The Resonant Scattering and Diffraction effort seeks to develop measurements that provide spatial correlations in chemical, electronic, and physical structure in advanced materials. Scattering technology is developed as part of the NIST BNL partnership at the National Synchrotron Light Source II in Upton, NY. Specific goals of the project are to develop measurement technologies that measure correlated structure, such as the high probability of a crystal plane within some distance of another crystal plane. For the NIST BNL partnership, this is a relatively new area of emphasis in an effort that was traditionally focused on adsorbtion spectroscopy and hyperspectral imaging. Building off of the expertise in those areas, the diffraction and scattering end stations illustrate the range of collaboration and technical objectives inherent in this effort.
The X-ray Diffraction station has been designed as a natural support for the high energy X-ray spectroscopy of the XAFS station.

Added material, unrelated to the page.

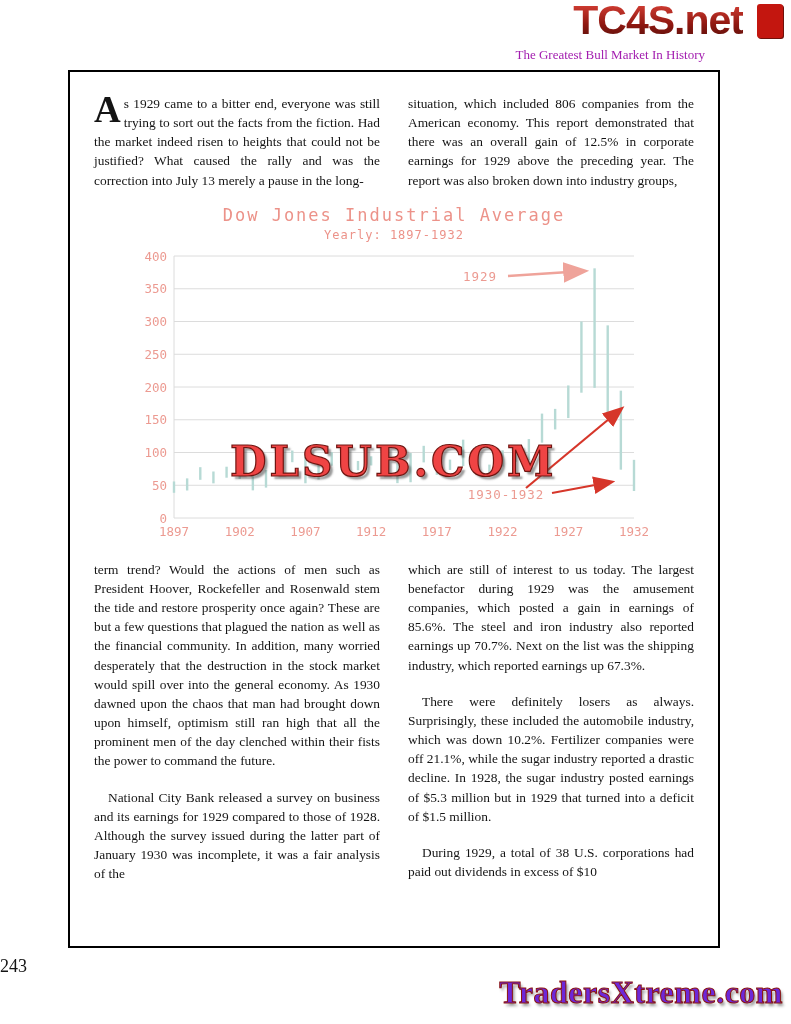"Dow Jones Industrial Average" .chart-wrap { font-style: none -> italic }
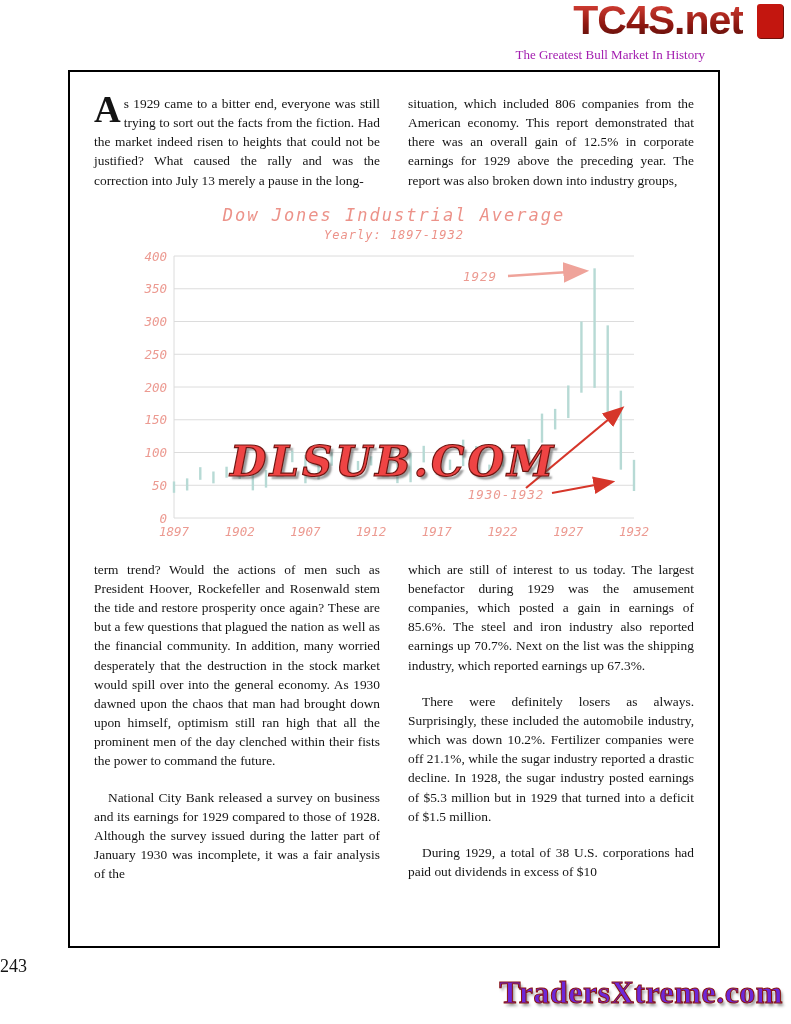"DLSUB.COM" .watermark { color: #ef4444 -> #4c1d95 }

While XAFS provides local structure, diffraction is the longstanding approach to characterizing details of materials with long-range crystalline structure. The diffraction station has been designed, built, and operated in collaboration with IBM. That collaboration includes an IBM staff scientist as the primary instrument scientist for XRD, enabling easy engagement of the microelectronics industry within the NIST BNL partnership. with higher speed and higher sensitivity to achieve greater measurement capability, reliability, and information content.
In stark contrast, the Resonant Soft X-ray Scattering (RSoXS) station represents the edge of technology development with a new approach to characterization of correlated structure. Using the SST-I beamine, with a soft X-ray spectrum, RSoXS is anticipated to be a key approach to measurements of soft materials such as polymers and proteins. RSoXS development is funded through a NIST Innovations in Measurement Science Award, and is a collaboration with the NIST Materials Science and Engineering Division and the NIST Center for Nanoscale Science and Technology. The measurement will be capable of providing correlations in physical density, chemical composition, and molecular orientation. The final quantity is a new and unique window into materials characterization, providing an opportunity to address longstanding issues in polymer manufacturing, biological function, and energy storage.